For Immediate Release November 4, 1997




Most American children are blessed with loving, stable families. But, tragically, in our country today there are too many children whose parents are unwilling or unable to care for them. While foster care offers these children a safe and nurturing temporary haven in their time of greatest need, as many as 100,000 foster care kids will need permanent homes in the next few years. Many of these children have special needs and require the security and stability of an adoptive family to develop their full potential. Adoption allows these and other children to have the permanent homes they deserve, and it enables many dedicated adults to experience the joys and rewards of parenting.

My Administration is working hard to find ways to help encourage adoption. On December 14, 1996, I issued a Memorandum to the Secretaries of Health and Human Services, the Treasury, Labor, and Commerce and to the Director of the Office of Personnel Management, directing them to promote efforts to both increase the number of children who are adopted or permanently placed each year and to move children more rapidly from foster care to permanent homes. I also urged them to increase public awareness about the children waiting for permanent families and to encourage all Americans to consider the rewards of adoption.

I challenged the members of my Administration to work with States, communities, and civic leaders to create a plan for doubling the number of adoptions and permanent placements for children to 54,000 by the year 2002. And on February 14, 1997, the Adoption 2002 report, outlining changes in policies and practices necessary to reach this goal, was released. Since then, we have been actively implementing the recommendations included in the report, and States are reviewing data and submitting numerical targets for adoption and guardianships to be completed by the year 2002. The Office of Personnel Management has published a guide for Federal workers interested in adopting, and the Department of Health and Human Services is preparing to make the first annual Adoption 2002 Excellence awards later this year. Finally, the Congress is considering historic legislation that would provide the resources and statutory authority for financial incentives, technical assistance, and improved judicial decision-making for children in foster care.

As a Nation, we have before us an opportunity to make a real difference in the lives of our most vulnerable children. We must continue to promote public awareness of the need for adoptive families and to help families make the choice to provide loving, permanent homes for the many children who otherwise must continue to wait. We must also strengthen our support of those families who do choose to adopt. As we observe National Adoption Month, we reaffirm our commitment to adoption as a new beginning for thousands of children, and we celebrate the many American families who have embraced these children by accepting the rewards and responsibilities of adoption.

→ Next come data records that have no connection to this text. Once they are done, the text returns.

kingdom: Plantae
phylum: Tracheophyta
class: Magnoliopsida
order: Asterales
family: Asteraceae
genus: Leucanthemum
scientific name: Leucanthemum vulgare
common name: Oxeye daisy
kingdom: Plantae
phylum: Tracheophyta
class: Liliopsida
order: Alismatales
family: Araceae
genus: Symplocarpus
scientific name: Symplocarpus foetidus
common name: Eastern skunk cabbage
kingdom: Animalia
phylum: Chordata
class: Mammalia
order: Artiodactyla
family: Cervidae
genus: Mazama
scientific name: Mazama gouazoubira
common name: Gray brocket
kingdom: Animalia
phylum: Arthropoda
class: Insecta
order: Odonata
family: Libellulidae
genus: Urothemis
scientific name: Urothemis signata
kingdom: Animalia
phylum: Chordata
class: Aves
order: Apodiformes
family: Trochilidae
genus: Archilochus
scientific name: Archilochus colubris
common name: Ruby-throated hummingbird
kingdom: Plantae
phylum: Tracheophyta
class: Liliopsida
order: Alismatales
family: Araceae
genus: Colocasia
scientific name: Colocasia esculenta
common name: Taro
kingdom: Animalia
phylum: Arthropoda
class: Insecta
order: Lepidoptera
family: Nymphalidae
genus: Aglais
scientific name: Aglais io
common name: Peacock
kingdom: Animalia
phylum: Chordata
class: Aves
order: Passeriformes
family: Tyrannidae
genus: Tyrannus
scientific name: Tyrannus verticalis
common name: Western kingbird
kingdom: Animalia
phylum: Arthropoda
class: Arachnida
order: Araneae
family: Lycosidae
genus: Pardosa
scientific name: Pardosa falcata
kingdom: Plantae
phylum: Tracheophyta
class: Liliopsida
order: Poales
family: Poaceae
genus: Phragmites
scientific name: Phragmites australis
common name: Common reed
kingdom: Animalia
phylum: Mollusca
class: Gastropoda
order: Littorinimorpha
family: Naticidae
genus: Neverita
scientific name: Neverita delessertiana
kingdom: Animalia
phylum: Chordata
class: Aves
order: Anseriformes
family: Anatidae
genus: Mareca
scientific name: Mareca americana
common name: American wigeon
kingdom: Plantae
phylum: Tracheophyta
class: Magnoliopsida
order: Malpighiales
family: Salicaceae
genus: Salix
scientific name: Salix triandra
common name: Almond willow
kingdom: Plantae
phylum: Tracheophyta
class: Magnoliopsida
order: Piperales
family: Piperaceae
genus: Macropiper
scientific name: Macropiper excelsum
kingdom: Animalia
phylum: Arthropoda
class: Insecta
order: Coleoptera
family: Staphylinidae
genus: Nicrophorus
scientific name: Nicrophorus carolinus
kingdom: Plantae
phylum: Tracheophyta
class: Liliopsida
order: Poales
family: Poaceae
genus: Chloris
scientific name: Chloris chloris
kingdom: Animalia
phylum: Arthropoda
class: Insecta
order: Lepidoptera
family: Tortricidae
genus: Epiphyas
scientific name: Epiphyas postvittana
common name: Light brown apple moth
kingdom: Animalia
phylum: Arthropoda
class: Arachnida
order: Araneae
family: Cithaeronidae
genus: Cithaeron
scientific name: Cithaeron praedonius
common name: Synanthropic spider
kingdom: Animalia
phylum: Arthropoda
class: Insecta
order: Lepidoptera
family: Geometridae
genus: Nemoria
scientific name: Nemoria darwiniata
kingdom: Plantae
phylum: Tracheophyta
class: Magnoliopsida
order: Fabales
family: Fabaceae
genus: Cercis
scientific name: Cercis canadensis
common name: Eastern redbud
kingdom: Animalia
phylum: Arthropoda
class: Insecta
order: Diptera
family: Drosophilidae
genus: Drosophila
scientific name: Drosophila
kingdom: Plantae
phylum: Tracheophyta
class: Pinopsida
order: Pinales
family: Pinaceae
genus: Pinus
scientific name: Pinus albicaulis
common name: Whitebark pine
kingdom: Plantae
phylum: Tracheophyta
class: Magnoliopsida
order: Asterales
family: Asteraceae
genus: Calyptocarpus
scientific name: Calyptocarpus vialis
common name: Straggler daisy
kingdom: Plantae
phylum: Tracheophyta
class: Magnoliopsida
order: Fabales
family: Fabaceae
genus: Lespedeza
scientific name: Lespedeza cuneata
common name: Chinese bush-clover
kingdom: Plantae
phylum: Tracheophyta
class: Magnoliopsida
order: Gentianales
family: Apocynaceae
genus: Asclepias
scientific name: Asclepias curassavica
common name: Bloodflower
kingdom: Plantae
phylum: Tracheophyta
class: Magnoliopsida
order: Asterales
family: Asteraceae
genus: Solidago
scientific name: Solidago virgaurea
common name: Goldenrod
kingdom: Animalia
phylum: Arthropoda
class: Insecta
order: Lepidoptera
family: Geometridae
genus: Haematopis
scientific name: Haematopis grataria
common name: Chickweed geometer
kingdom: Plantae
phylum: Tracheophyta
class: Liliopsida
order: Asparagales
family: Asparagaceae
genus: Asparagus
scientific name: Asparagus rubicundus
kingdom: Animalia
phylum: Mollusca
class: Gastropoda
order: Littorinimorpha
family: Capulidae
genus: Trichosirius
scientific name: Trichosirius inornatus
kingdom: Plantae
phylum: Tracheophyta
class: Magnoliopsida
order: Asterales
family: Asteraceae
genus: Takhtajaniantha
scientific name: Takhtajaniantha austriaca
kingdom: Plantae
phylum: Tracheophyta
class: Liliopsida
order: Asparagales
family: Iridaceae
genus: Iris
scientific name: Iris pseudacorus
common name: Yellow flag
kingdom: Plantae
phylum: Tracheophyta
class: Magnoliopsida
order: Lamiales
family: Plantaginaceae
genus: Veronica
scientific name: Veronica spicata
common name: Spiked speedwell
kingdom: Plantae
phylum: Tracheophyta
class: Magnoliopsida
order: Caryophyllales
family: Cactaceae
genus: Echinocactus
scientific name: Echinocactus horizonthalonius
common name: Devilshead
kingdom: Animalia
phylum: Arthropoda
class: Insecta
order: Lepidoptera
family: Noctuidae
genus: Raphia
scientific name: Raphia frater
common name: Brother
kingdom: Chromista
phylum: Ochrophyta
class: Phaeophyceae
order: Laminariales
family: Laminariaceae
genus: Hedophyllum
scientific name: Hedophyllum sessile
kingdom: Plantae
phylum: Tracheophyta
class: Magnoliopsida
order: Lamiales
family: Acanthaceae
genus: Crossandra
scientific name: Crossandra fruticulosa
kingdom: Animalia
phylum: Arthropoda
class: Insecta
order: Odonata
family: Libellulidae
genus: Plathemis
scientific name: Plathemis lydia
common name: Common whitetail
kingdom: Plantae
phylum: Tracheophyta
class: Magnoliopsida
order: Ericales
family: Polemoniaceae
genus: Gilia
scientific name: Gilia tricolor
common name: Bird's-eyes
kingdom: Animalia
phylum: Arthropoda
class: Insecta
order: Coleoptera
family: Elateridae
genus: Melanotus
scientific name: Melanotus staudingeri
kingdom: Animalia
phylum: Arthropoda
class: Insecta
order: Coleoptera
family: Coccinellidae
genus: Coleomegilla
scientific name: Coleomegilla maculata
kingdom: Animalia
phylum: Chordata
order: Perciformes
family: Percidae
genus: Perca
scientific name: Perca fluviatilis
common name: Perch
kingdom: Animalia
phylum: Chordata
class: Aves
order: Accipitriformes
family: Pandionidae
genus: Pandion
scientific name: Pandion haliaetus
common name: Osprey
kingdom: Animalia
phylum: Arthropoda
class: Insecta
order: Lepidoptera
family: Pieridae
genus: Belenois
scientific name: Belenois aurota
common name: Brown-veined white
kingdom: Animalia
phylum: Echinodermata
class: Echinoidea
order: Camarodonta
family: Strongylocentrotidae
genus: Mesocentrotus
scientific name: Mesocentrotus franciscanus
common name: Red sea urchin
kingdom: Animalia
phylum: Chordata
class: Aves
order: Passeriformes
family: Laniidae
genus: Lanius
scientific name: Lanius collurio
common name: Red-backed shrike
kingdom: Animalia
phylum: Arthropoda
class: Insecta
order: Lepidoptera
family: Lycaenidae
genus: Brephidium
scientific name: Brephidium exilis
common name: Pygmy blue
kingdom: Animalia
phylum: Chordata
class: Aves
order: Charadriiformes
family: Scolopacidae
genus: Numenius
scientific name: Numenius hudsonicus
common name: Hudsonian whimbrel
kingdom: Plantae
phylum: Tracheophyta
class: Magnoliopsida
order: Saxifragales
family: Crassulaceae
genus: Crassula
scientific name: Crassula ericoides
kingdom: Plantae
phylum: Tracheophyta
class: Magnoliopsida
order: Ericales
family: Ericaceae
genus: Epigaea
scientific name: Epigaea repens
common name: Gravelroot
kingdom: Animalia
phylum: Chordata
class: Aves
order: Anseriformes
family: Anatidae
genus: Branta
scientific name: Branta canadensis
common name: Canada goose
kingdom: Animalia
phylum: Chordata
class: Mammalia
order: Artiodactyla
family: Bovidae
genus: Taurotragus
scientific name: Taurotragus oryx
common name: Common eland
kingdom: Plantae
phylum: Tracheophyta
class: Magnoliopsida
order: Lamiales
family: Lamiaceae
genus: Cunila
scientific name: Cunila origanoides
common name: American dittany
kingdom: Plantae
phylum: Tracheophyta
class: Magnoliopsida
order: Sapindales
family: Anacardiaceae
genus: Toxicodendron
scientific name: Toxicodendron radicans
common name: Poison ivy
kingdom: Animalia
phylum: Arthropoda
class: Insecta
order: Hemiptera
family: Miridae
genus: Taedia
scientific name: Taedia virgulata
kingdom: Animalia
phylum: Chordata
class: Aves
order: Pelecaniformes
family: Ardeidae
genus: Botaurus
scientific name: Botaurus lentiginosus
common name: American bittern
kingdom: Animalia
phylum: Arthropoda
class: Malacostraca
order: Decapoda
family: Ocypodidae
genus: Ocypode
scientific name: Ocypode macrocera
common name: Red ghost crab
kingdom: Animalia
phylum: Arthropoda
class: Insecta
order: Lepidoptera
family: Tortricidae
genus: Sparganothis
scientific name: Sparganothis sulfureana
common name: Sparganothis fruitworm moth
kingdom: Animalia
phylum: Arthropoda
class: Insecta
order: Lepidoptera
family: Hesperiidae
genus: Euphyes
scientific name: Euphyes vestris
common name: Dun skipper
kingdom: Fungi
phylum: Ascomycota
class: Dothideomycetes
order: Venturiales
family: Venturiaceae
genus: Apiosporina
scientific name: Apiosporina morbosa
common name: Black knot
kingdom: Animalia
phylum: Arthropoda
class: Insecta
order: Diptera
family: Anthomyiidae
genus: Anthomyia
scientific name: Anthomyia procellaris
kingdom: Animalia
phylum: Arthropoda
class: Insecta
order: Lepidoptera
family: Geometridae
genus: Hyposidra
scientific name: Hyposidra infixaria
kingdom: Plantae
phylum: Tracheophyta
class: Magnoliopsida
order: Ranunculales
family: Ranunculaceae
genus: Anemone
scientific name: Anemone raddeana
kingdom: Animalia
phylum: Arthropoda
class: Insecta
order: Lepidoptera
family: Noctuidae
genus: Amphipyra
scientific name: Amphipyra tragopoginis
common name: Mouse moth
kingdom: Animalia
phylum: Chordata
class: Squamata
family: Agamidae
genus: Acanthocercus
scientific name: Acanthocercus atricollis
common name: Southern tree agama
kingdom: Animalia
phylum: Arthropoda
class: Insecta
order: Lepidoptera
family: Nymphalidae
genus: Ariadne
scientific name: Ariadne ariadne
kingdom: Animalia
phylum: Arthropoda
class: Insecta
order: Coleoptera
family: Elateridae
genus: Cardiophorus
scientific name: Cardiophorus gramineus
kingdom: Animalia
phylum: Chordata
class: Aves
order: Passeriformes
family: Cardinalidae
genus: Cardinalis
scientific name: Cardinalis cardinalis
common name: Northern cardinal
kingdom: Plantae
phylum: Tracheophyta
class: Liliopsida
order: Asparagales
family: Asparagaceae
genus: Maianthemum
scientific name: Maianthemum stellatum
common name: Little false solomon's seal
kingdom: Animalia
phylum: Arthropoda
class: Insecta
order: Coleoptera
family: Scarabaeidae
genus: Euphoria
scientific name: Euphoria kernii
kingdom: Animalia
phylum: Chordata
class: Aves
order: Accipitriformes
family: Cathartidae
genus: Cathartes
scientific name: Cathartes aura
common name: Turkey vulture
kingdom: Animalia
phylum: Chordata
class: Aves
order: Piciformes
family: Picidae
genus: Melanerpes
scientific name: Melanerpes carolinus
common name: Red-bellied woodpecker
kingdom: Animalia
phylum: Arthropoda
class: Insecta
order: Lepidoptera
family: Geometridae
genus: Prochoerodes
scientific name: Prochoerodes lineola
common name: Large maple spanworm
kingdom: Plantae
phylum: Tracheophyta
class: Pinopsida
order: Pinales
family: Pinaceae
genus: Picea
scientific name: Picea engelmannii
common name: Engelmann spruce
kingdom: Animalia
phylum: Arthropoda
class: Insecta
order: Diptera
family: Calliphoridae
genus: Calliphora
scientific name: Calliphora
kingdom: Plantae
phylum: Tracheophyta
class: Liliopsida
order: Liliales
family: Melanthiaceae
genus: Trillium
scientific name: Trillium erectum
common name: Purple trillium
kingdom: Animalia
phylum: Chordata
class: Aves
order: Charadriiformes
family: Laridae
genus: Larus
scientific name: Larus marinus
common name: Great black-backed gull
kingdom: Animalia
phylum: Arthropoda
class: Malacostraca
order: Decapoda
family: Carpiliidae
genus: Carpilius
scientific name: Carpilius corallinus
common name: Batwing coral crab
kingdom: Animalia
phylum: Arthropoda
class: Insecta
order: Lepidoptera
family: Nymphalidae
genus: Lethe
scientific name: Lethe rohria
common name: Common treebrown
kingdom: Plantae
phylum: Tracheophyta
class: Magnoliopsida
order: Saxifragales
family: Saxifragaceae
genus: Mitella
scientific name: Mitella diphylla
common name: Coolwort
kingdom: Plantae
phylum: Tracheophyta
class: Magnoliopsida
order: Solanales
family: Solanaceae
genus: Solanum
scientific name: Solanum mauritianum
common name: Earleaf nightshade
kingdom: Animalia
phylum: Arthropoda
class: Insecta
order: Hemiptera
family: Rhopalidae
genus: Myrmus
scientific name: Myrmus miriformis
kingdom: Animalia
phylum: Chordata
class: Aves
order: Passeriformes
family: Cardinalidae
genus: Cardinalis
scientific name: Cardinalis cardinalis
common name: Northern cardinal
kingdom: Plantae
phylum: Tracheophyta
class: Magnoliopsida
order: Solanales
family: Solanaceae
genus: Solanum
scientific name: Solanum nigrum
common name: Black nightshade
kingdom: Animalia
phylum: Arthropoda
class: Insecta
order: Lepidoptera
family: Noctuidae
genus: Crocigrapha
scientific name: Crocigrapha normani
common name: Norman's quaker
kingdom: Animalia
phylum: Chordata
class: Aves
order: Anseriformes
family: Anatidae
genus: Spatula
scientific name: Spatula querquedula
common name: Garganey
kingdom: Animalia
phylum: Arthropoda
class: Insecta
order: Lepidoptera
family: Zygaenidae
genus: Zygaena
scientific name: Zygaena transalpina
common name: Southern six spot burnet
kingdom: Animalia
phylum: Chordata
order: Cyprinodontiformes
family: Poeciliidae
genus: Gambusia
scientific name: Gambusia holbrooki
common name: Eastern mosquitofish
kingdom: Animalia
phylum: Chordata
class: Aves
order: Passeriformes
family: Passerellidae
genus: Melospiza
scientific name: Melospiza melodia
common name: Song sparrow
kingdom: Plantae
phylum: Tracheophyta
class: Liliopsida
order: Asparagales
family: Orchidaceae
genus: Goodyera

NOW, THEREFORE, I, WILLIAM J. CLINTON, President of the United States of America, by virtue of the authority vested in me by the Constitution and laws of the United States, do hereby proclaim November 1997 as National Adoption Month. I urge all Americans to observe this month with appropriate programs and activities to honor adoptive families and to participate in efforts to find permanent homes for waiting children.

IN WITNESS WHEREOF, I have hereunto set my hand this third day of November, in the year of our Lord nineteen hundred and ninety-seven, and of the Independence of the United States of America the two hundred and twenty-second.